Unnamed: 0,order_id,order_date,customer,sales,region,segment,Manager
0,US-2020-103800,1/3/2019,Darren Powers,16.448,Central,Consumer,Alice
1,US-2020-112326,1/4/2019,Phillina Ober,3.54,Central,Home Office,Alice
2,US-2020-112326,1/4/2019,Phillina Ober,11.784,Central,Home Office,Alice
3,US-2020-112326,1/4/2019,Phillina Ober,272.736,Central,Home Office,Alice
4,US-2020-141817,1/5/2019,Mick Brown,19.536,East,Consumer,Bob
5,US-2020-106054,1/6/2019,Jack O'Briant,12.78,South,Corporate,Clara
6,US-2020-130813,1/6/2019,Lycoris Saunders,19.44,West,Consumer,David
7,US-2020-167199,1/6/2019,Maria Etezadi,2573.82,South,Home Office,Clara
8,US-2020-167199,1/6/2019,Maria Etezadi,5.48,South,Home Office,Clara
9,US-2020-167199,1/6/2019,Maria Etezadi,609.98,South,Home Office,Clara


## 🔄 Step 8: Pivoting and Melting DataFrames

### Pivot Table: Sales by Region and Segment
Pivot tables allow you to summarize your data across dimensions. Here, we use region as the row index and segment as columns to aggregate sales via sum. This is useful for comparing performance across different segments and regions in a clean table format.

In [18]:
pivot = df.pivot_table(index='region', columns='segment', values='sales', aggfunc='sum')
pivot

segment,Consumer,Corporate,Home Office
region,Unnamed: 1_level_1,Unnamed: 2_level_1,Unnamed: 3_level_1
Central,252031.434,157995.8128,91212.644
East,350908.167,200409.347,127463.726
South,195580.971,121885.9325,74255.0015
West,362880.773,225855.2745,136721.777


### 🧭 Navigating MultiIndex

### Multi-Index Pivot Table
This pivot table uses two index levels—region and category—and summarizes sales. It’s ideal for hierarchical reporting, where you want to break down data into sub-groups.

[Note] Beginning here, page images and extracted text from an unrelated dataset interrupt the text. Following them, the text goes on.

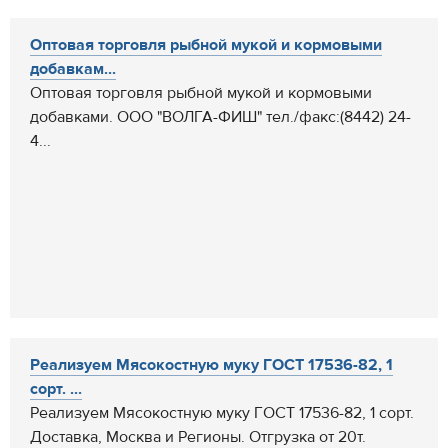
Оптовая торговля рыбной мукой и кормовыми
добавкам...
Оптовая торговля рыбной мукой и кормовыми
добавками. ООО "ВОЛГА-ФИШ" тел./факс:(8442) 24-
4...
Реализуем Мясокостную муку ГОСТ 17536-82, 1
сорт. ...
Реализуем Мясокостную муку ГОСТ 17536-82, 1 сорт.
Доставка, Москва и Регионы. Отгрузка от 20т.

This structure helps in identifying trends and performance within both broad and specific categories.

In [20]:
multi = df.pivot_table(index=['region', 'category'], values='sales', aggfunc='sum')
multi.head(50)

Unnamed: 0_level_0,Unnamed: 1_level_0,sales
region,category,Unnamed: 2_level_1
Central,Furniture,163797.1638
Central,Office Supplies,167026.415
Central,Technology,170416.312
East,Furniture,208291.204
East,Office Supplies,205516.055
East,Technology,264973.981
South,Furniture,117298.684
South,Office Supplies,125651.313
South,Technology,148771.908
West,Furniture,252612.7435


## 🧯 Step 9: Melting DataFrames

### Melting DataFrames (Unpivoting)
The melt() function is used to transform a wide DataFrame into a long one, often called “unpivoting.” In this case, the pivot table showing sales by region and segment is first reset using .reset_index() to turn the index (region) back into a column. Then, melt() is applied to convert the wide-format columns (Consumer, Corporate, etc.) into two columns: one for the variable name (segment) and another for the values (sales). This format is more suitable for plotting or further analysis, as it aligns with tidy data principles—where each row is a single observation.

In [21]:
melted = pivot.reset_index().melt(id_vars='region', var_name='segment', value_name='sales')
melted.head()

Unnamed: 0,region,segment,sales
0,Central,Consumer,252031.434
1,East,Consumer,350908.167
2,South,Consumer,195580.971
3,West,Consumer,362880.773
4,Central,Corporate,157995.8128


## ✅ Summary of All Concepts


We practiced:
- `pd.merge()` for relational joins
- `pd.concat()` for stacking DataFrames
- `pivot_table()` for summarized, multi-index views
- `melt()` for reversing wide-to-long format

These techniques reshape and organize your data for insights and presentation.